CoPilot and other tools have been used increasingly often, but mostly for testing and for programming. Now, the questions is whether these kind of tools help much in such tasks as code review.
This paper explores how developers utilize ChatGPT in the code review process and their reactions to the AI-generated feedback. This research analyzed 229 review comments from 205 pull requests across 179 projects to understand the purposes and effectiveness of ChatGPT in code review.
The found that:
Developers primarily use ChatGPT for two main purposes: referencing and outsourcing. These purposes were further categorized into several sub-categories:
Developers used ChatGPT to gain understanding and support their opinions, including tasks such as refactoring, implementation, design, non-programming tasks, testing, documentation, and others.
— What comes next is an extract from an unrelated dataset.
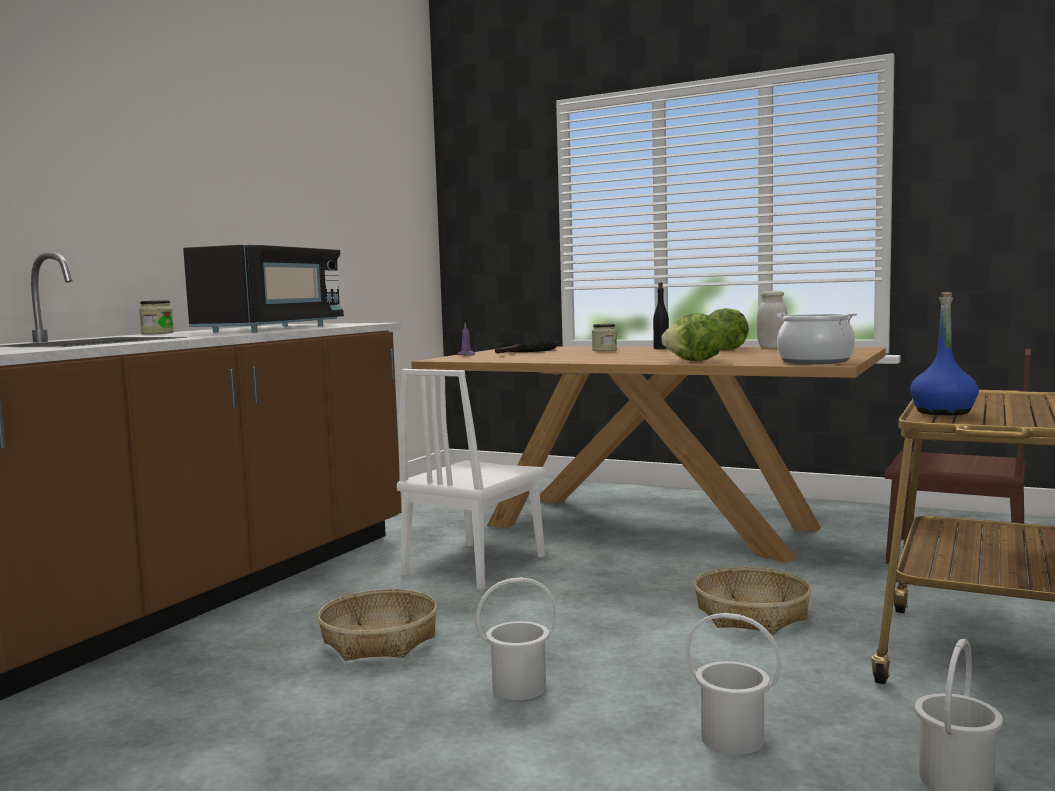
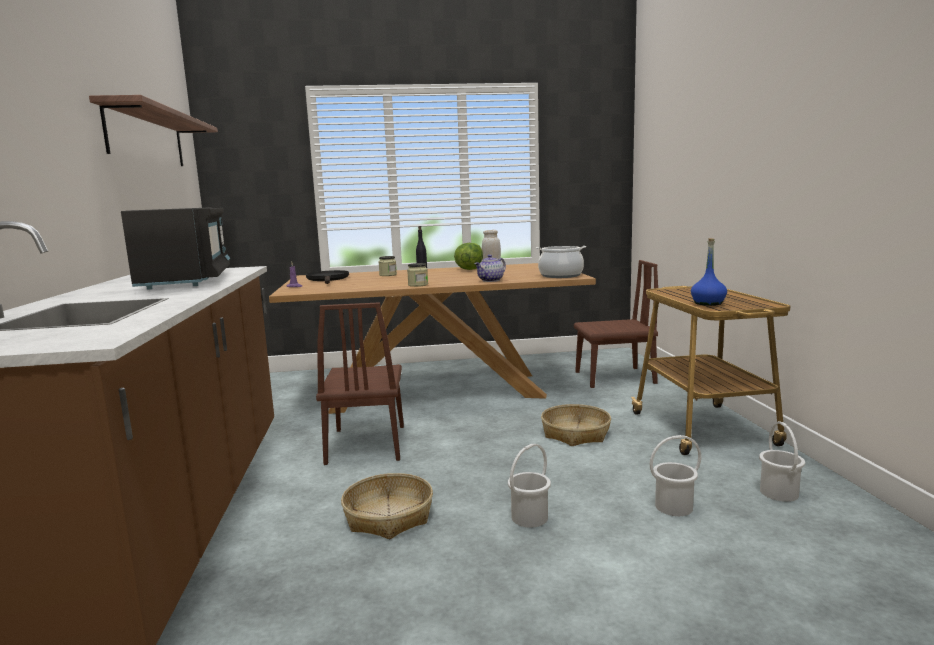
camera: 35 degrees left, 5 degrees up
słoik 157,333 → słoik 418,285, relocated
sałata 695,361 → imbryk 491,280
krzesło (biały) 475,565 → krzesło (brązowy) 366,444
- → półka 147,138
Developers directly asked ChatGPT to resolve specific issues. This included implementation, refactoring, bug-fixing, reviewing, testing, design, documentation, and other tasks.
The study found a mixed reaction to ChatGPT-generated reviews, which is not really surprised given that it is a new technology and code reviews are not only for review, but also for learning:
Positive Reactions (64%): A majority of the responses were positive, indicating that developers found the AI’s suggestions helpful.
Negative Reactions (30.7%): A significant portion of responses were negative. The primary reasons for dissatisfaction included the solutions not bringing extra benefits, containing bugs, or not aligning with developers’ preferred coding styles.
However, what I find really interesting.
Enhanced Prompt Strategies: Effective use of ChatGPT requires well-crafted prompts to maximize the AI’s potential in generating useful code reviews.
Tool Integration: Integrating ChatGPT with existing development tools can streamline the review process.
Continuous Monitoring: Regular assessment and refinement of ChatGPT’s outputs are necessary to ensure high-quality code reviews.
These three points are kind of cool, because they mean that we need to learn how to instruct and use these tools. That means that we loose something (knowledge about our products), while we need to learn more general skills about prompting…
Again, on the topic of generative AI for programming. I’ve found this interesting article that reviewed the state of the adoption. It examines the use of large language models (LLMs) like ChatGPT and GitHub Copilot in software development. In short, they find that:
ChatGPT and Copilot dominate code generation on GitHub, primarily for small projects led by individuals or small teams.
These tools are mainly used for Python, Java, and TypeScript, generating short, low-complexity code snippets.
Projects with LLM-generated code evolve continuously but exhibit fewer bug-related modifications.
So, although so many LLMs exist, it is still ChatGPT and CoPilot that have the largest share of the market. IMHO this is because of the ecosystem. It’s not enough to have an LLM, but we need to be able to access internet, interact with the model and also get it to be trained using our examples.